COSLA also launched human trafficking guidance today, for Scotland’s 32 health authorities.

“Human trafficking and exploitation have been reported in all of Scotland’s 32 local authorities. The victims of these atrocious crimes, men, women and children of any nationality, suffer unthinkable psychological and physical abuse,” COSLA community wellbeing spokesperson Councillor Kelly Parry said.

“It is crucial that all staff are informed about how these crimes might intersect with their day to day duties. I am pleased to share this guidance and affirm COSLA’s continued commitment to supporting Scottish local authorities in this important work.”

Minister for Community Safety Ash Denham welcomed COSLA’s guidance, saying the organisation was a “key partner in the fight against exploitation and the are doing a vital job of raising awareness of human trafficking and the signs of this intolerable crime”.

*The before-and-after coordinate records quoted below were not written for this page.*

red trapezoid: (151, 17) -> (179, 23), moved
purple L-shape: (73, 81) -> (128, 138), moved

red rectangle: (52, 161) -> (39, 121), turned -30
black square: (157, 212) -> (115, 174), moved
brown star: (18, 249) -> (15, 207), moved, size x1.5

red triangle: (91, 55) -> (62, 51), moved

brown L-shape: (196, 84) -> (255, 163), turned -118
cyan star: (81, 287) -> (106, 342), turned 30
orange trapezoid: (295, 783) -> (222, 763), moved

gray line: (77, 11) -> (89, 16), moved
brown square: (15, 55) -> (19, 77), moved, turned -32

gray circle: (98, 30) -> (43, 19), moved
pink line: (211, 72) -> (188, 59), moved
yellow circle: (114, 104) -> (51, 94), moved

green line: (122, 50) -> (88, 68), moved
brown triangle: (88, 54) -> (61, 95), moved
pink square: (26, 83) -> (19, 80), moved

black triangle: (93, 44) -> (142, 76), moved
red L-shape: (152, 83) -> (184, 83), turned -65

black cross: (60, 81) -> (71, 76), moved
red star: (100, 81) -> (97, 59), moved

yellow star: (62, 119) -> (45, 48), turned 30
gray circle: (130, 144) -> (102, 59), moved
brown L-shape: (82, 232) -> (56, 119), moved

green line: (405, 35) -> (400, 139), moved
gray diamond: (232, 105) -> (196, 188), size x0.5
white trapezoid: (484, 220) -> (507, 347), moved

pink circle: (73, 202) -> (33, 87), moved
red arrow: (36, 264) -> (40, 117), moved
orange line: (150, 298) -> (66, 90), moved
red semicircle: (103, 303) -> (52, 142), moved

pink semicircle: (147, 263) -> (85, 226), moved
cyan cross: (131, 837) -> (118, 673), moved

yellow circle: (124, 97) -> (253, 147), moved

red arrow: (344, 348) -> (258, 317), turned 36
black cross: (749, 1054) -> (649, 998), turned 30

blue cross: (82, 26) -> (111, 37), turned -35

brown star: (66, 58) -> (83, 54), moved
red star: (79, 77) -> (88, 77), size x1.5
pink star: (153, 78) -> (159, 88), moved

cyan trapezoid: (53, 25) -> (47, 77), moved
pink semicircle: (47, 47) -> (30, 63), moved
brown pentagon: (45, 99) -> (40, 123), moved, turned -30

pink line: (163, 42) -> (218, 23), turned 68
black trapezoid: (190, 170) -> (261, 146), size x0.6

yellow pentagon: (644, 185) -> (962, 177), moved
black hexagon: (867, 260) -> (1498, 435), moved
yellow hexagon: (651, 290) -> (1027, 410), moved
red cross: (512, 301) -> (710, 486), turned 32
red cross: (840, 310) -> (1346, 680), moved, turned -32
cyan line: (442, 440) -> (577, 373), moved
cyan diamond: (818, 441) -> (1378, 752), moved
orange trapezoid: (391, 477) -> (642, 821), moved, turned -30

“We are working in partnership with Police Scotland, prosecutors, councils, support agencies and many others to ensure a collaborative and robust approach to tackling this abhorrent crime and to ensure it has no place in Scotland today,” Denham said.

The guidelines come after the Scottish Government launched public consultation on Section 38 of the Human Trafficking and Exploitation (Scotland) Act 2015. The government is currently analysing responses to that consultation, and it said a report would be published “in due course”.